The ethics investigation, despite having a copy of Brown’s degree, did not notice that Brown had an MSPH, and referred to his degree as an MPH throughout the report.
The master of science degree is an intermediary research-based academic degree for those who intend to continue on to the doctorate in public health and want to become educators or researchers in public health. Out of the 318 accredited colleges and universities that offer online public health degrees, only two offer the MSPH. The MSPH also requires a thesis, but none is listed on Brown's alleged transcript.
The investigation also noted what appeared to be a lack of concern by CDPHE about Brown’s qualifications. Michele Shimomura, director of the office of public health practice, planning and local partnerships, told the investigator that the county did not appear to submit, within 30 days of hire, a required minimum qualifications review form for local public health directors. Shimomura, who was hired in October 2020, said she could not confirm whether that form was ever submitted, citing email problems.

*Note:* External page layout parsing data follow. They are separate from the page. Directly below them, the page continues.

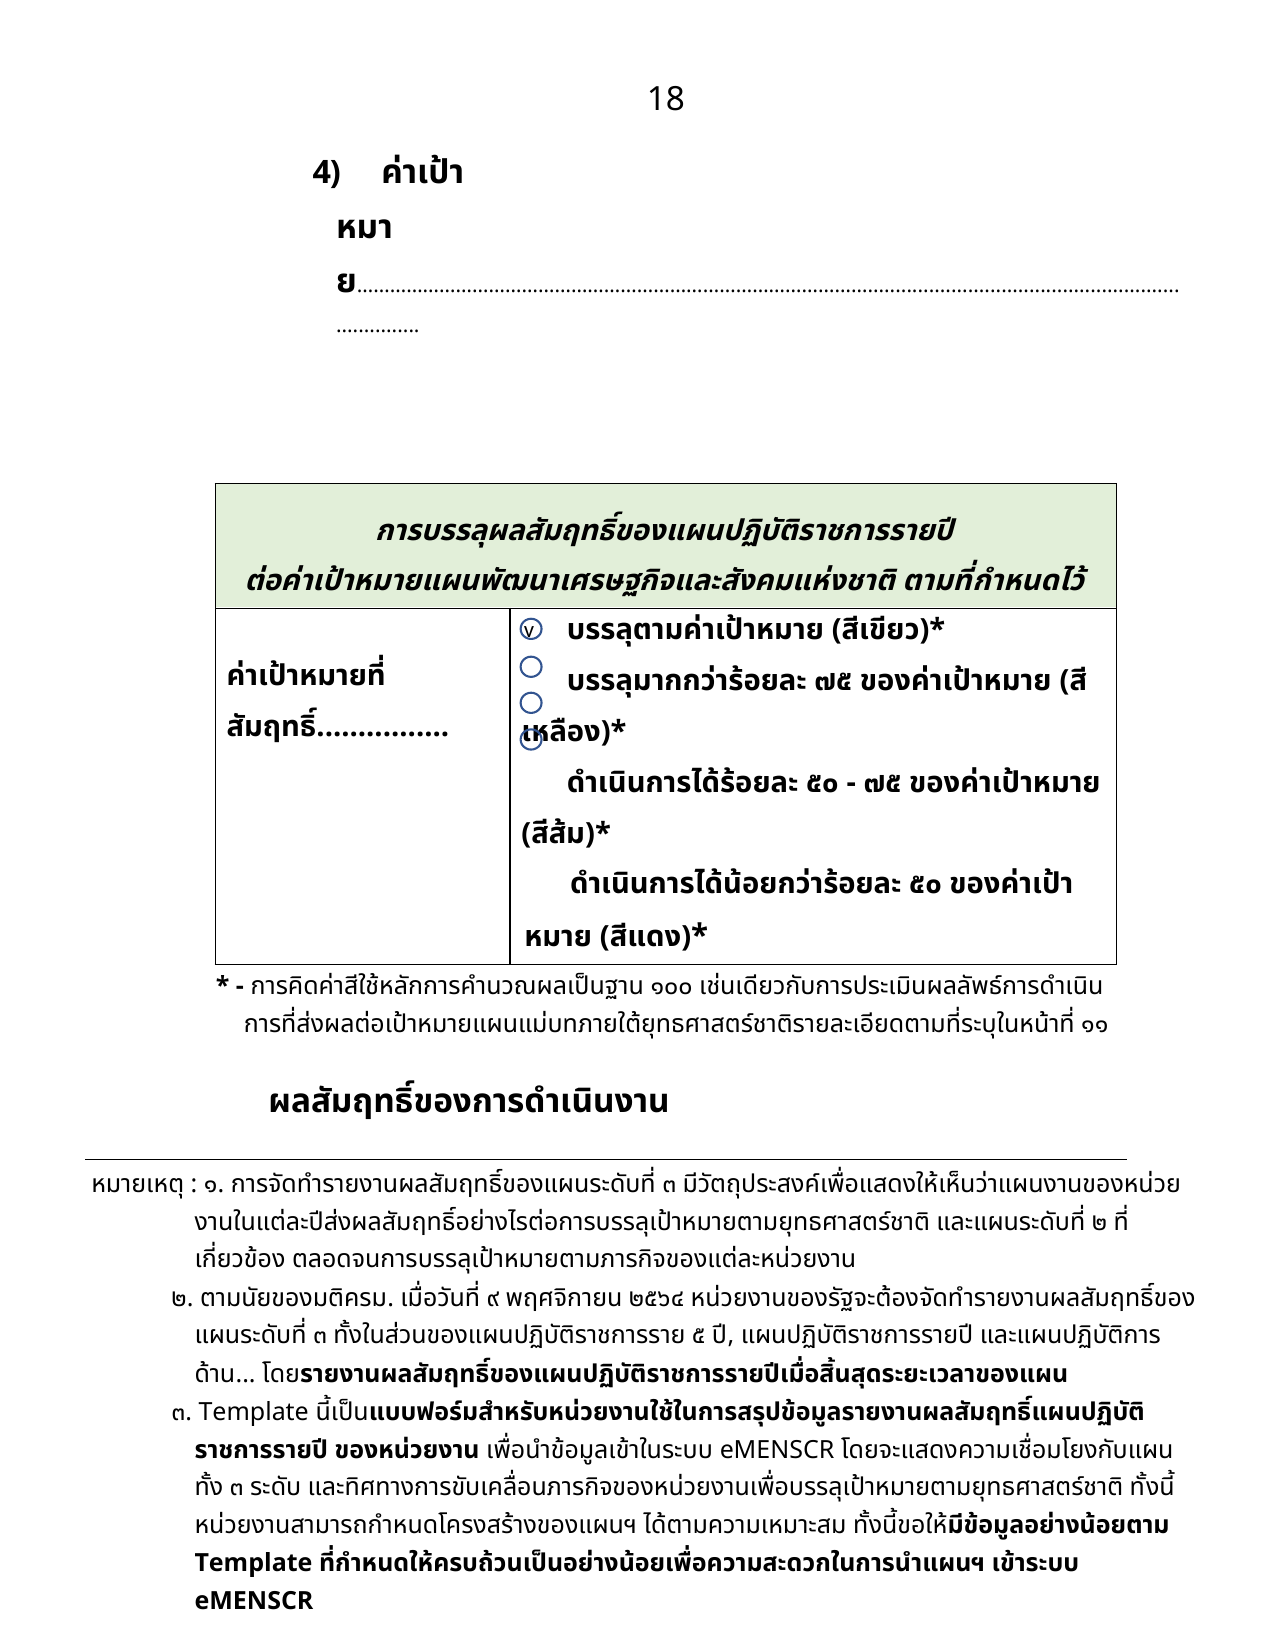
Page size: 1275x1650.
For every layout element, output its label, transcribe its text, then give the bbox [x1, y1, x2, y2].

table_header การบรรลุผลสัมฤทธิ์ของแผนปฏิบัติราชการรายปี ต่อค่าเป้าหมายแผนพัฒนาเศรษฐกิจและสังคมแห่งชาติ ตามที่กำหนดไว้ [216, 484, 1116, 607]
table_cell ค่าเป้าหมายที่สัมฤทธิ์................ [216, 609, 509, 964]
table_cell บรรลุตามค่าเป้าหมาย (สีเขียว)* บรรลุมากกว่าร้อยละ ๗๕ ของค่าเป้าหมาย (สีเหลือง)* ดำเนินการได้ร้อยละ ๕๐ - ๗๕ ของค่าเป้าหมาย (สีส้ม)* ดำเนินการได้น้อยกว่าร้อยละ ๕๐ ของค่าเป้าหมาย (สีแดง)* [511, 609, 1116, 964]
text * - การคิดค่าสีใช้หลักการคำนวณผลเป็นฐาน ๑๐๐ เช่นเดียวกับการประเมินผลลัพธ์การดำเนินการที่ส่งผลต่อเป้าหมายแผนแม่บทภายใต้ยุทธศาสตร์ชาติรายละเอียดตามที่ระบุในหน้าที่ ๑๑ [216, 965, 1116, 1040]
text ผลสัมฤทธิ์ของการดำเนินงาน [267, 1077, 1180, 1128]
list ค่าเป้าหมาย…………………………………………………………………………………....................................................................... [312, 148, 1181, 338]
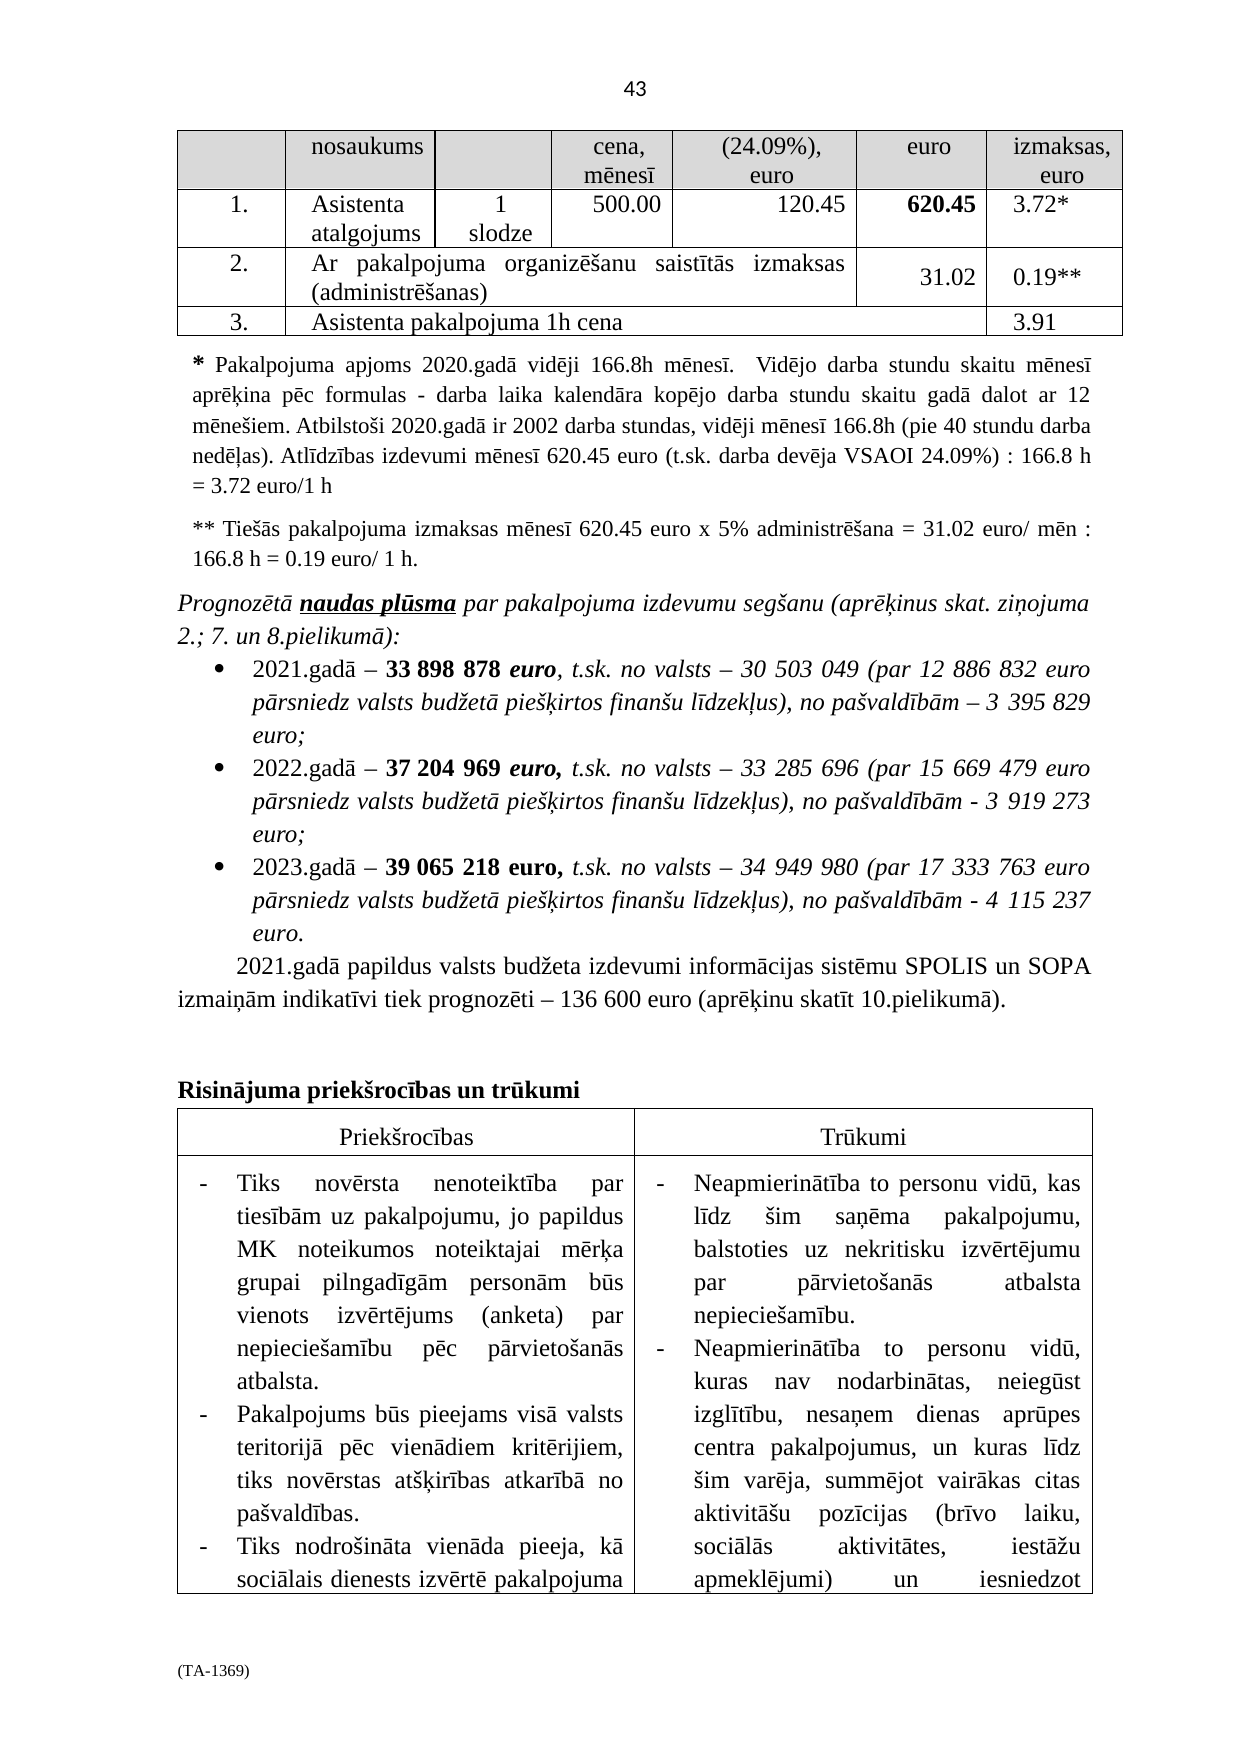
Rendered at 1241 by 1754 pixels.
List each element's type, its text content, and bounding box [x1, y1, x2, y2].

Brown was hired in July 2020. The form showed up at CDPHE in April 2021, according to the report.
Shimomura told the investigator that she knows the degree from Dartley is “controversial.” CDPHE approved the review form, although Shimomura admitted she never validated Brown’s educational qualifications, telling the investigator that if the information was inaccurate, that’s the county’s problem.
The minimum review form submitted by Custer County also inaccurately says Brown has an MPH.
The ethics commission is scheduled to meet on Oct. 19; the investigation report could be publicly released at that time. The next step is a formal hearing. A date for that hearing has not been set.